YOUR OBJECTIVE: Pick each line containing "with" out of the records.

STORED DATA:
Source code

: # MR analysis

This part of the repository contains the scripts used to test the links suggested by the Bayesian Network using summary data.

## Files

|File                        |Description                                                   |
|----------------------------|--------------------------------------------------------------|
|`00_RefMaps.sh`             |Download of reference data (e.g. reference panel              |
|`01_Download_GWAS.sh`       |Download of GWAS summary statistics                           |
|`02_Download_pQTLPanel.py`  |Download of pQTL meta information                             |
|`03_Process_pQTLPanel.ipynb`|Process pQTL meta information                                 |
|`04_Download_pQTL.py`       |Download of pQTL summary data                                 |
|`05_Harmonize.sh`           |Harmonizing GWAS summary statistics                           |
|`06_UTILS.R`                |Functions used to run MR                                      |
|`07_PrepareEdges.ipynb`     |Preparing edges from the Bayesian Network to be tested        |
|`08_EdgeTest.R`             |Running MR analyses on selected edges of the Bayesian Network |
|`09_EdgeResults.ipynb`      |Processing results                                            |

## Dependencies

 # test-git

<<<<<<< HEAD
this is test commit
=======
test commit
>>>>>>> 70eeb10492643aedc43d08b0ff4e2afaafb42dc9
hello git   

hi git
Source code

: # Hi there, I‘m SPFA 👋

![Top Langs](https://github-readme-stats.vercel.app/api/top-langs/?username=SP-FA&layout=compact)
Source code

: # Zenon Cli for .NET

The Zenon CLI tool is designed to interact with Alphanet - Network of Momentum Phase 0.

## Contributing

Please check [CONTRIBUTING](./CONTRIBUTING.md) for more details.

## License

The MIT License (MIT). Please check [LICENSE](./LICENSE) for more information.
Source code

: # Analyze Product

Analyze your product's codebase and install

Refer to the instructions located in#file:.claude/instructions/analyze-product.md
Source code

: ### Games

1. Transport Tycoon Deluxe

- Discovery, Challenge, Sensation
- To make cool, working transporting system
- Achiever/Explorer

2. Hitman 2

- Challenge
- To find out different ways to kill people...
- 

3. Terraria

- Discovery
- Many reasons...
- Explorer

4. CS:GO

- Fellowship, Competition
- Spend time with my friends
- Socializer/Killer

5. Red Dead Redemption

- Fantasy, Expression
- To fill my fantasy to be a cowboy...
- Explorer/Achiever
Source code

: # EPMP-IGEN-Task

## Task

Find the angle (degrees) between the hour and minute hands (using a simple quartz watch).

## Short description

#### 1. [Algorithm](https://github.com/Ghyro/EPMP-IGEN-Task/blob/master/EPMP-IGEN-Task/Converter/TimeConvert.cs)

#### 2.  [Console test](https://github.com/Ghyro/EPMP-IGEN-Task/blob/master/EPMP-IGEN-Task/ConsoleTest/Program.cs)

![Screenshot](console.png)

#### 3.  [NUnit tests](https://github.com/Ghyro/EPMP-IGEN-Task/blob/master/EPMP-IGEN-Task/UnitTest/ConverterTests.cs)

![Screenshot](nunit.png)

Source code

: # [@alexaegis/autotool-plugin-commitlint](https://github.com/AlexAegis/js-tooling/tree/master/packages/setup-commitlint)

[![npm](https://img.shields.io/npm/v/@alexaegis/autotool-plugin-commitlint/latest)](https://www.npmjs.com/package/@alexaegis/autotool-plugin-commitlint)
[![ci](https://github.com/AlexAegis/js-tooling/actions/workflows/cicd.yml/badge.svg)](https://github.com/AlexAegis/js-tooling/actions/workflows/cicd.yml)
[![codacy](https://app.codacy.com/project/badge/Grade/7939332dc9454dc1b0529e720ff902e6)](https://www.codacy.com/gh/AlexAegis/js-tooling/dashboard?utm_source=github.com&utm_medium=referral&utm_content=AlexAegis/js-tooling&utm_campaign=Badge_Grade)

ANSWER SECTION:
The Zenon CLI tool is designed to interact with Alphanet - Network of Momentum Phase 0.
- Spend time with my friends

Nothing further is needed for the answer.